The US Justice Department has filed charges against the suspect in the fatal stabbing of a Ukrainian refugee.
Decarlos Brown, a repeat offender with 14 prior arrests, stabbed 23-year-old Ukrainian refugee Iryna Zarutska on August 22, 2025, on Charlotte’s Lynx Blue Line.
The incident makes Brown eligible for the death penalty.
Since the incident, Brown has been in police custody on first-degree murder charges.
Attorney General Pamela Bondi declared that he aimed for the highest sentence and promised that Brown would not see the light of day as a free man.
In a news release, Bondi stated, “Iryna Zarutska was a young woman living the American dream, her horrific murder is a direct result of failed soft-on-crime policies that put criminals before innocent people. I have directed my attorneys to federally prosecute DeCarlos Brown Jr., a repeat violent offender with a history of violent crime, for murder.

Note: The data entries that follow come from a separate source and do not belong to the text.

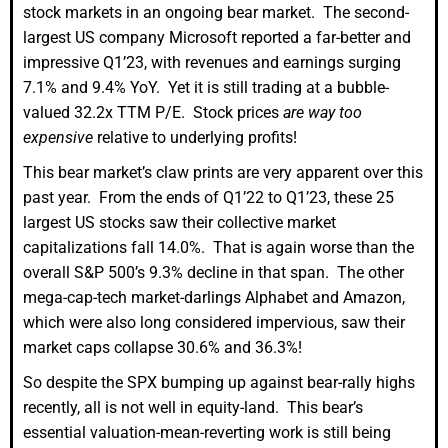
stock markets in an ongoing bear market. The second-
largest US company Microsoft reported a far-better and
impressive Q1’23, with revenues and earnings surging
7.1% and 9.4% YoY. Yet it is still trading at a bubble-
valued 32.2x TTM P/E. Stock prices
are way too
expensive
relative to underlying profits!
This bear market’s claw prints are very apparent over this
past year. From the ends of Q1’22 to Q1’23, these 25
largest US stocks saw their collective market
capitalizations fall 14.0%. That is again worse than the
overall S&P 500’s 9.3% decline in that span. The other
mega-cap-tech market-darlings Alphabet and Amazon,
which were also long considered impervious, saw their
market caps collapse 30.6% and 36.3%!
So despite the SPX bumping up against bear-rally highs
recently, all is not well in equity-land. This bear’s
essential valuation-mean-reverting work is still being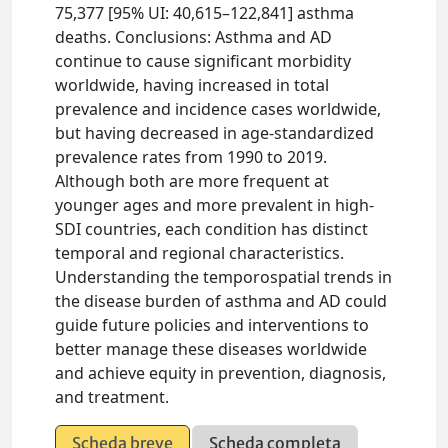
75,377 [95% UI: 40,615–122,841] asthma
deaths. Conclusions: Asthma and AD
continue to cause significant morbidity
worldwide, having increased in total
prevalence and incidence cases worldwide,
but having decreased in age-standardized
prevalence rates from 1990 to 2019.
Although both are more frequent at
younger ages and more prevalent in high-
SDI countries, each condition has distinct
temporal and regional characteristics.
Understanding the temporospatial trends in
the disease burden of asthma and AD could
guide future policies and interventions to
better manage these diseases worldwide
and achieve equity in prevention, diagnosis,
and treatment.
Scheda breve
Scheda completa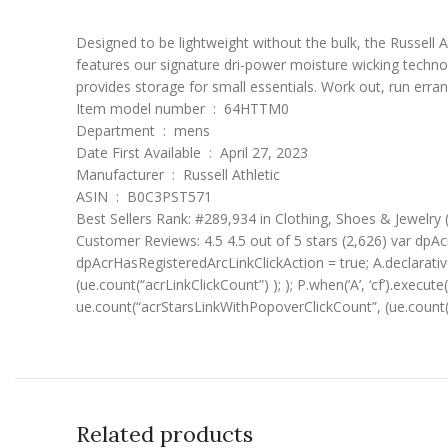
Designed to be lightweight without the bulk, the Russell At
features our signature dri-power moisture wicking techno
provides storage for small essentials. Work out, run erra
Item model number ‏ : ‎ 64HTTM0
Department ‏ : ‎ mens
Date First Available ‏ : ‎ April 27, 2023
Manufacturer ‏ : ‎ Russell Athletic
ASIN ‏ : ‎ B0C3PST571
Best Sellers Rank: #289,934 in Clothing, Shoes & Jewelry
Customer Reviews: 4.5 4.5 out of 5 stars (2,626) var dpAcr
dpAcrHasRegisteredArcLinkClickAction = true; A.declarative( 
(ue.count(“acrLinkClickCount”) ); ); P.when(‘A’, ‘cf’).execute
ue.count(“acrStarsLinkWithPopoverClickCount”, (ue.count(
Related products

We will seek the maximum penalty for this unforgivable act of violence -- he will never again see the light of day as a free man.”
The release of a graphic video of the attack last Friday, September 5, has made people outraged.
Her family remembered Zarutska, a gifted and passionate artist, who had to flee the war in Ukraine together with her family in 2022, as having swiftly adapted to her new life in the United States.
The case has become a political hotspot. The Republican officials have expressed their criticisms of the soft-on-crime policies based on the fact that Brown has had a lengthy record of crime that includes previous convictions of robbery with dangerous weapons.
After the Charlotte transit system recorded a crime on one of its trains, U.S Transportation Secretary, Sean Duffy threatened to withdraw federal funding to the system by saying, “If mayors can't keep their trains and buses safe, they don't deserve the taxpayers' money.”
Charlotte Mayor Vi Lyles, a Democrat, in turn responded by asserting the incident as, “a tragic failure by the courts and magistrates” and magistrates and promised to add police patrols to public transit.
Law enforcement has not provided a motive in the attack and there are no hate crime charges.